Hedi Khezrzadeh from the Middle east is Medical Doctor, Top Earner and Trainer in Network Marketing, is followed by 8,000+ Facebook fans, and shares the lessons that can be learned from the ALS Ice Bucket Challenge for Network Marketers.


  • It worked because it's Referral marketing, because you ask people who you have influenced to donate or to dump a bucket of ice water on their head. 


  • Seth Godin says, The ideas that spread, win. ALS (Amyotrophic Lateral Sclerosis) is not the leading cause of death in the world, it's responsible for 2 out of 100,000 deaths every year and as many as 30,000 Americans have the disease at any given time. Malaria has been responsible for an estimated 627,000 deaths in 2012 and 207 million affected cases. Bill Gates has been advocating the awareness for Malaria for many years and has many videos, but the #ICEBUCKETCHALLENGE has been more effective because the way the information is being spread has been remarkable.

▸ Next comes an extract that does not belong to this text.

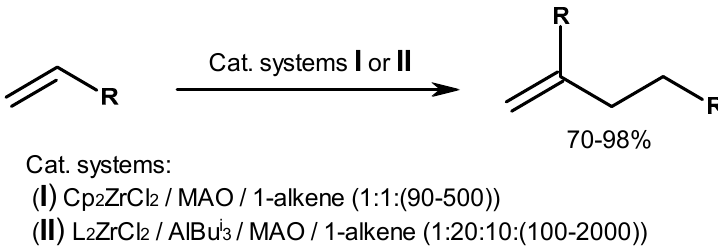
Table 1. Catalytic activity and chemoselectivity of systems A and B in the reaction with 1-hexene. Catalytic Entry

Now people deal with an average priority illness as urgent because the way we have been spreading the idea has been nothing short of remarkable.


  • People want to be seen, they want to LEAD, they want to take part in a movement, they want to be different, that is why a lot of people try to do it different. Even Bill Gates and George W. Bush tried to be creative and different. Here is a simple example.


  • You should do it! Friends invited me and I have donated the money. You don't necessarily need to dump ice water on yourself. I believe, the most important thing is spreading awareness for the ALS campaign and helping them raise money.


  • Another lesson learned is that if you are not on Internet and Facebook, you are not in the game, you never will get viral hyper growth!


  • Not everyone is happy about the idea. Although the whole movement happens for a good cause, there are many who are concerned because of frivolous water consumption. Especially since many countries are now facing a water crisis and wasting 2 liters of water does not seem logical. However, if you make the comparison, 2 liters is not much when it takes 150 liters just to take a shower. 


  • And last: Why I don't see Asia contribute to this challenge? USA, Europa and the Middle East have been involved. However, Malaysia, Japan, Korea, China, Indonesia, and Singapore have not yet joined the movement. Do they need different games/strategies/causes? I don't know the answer to this.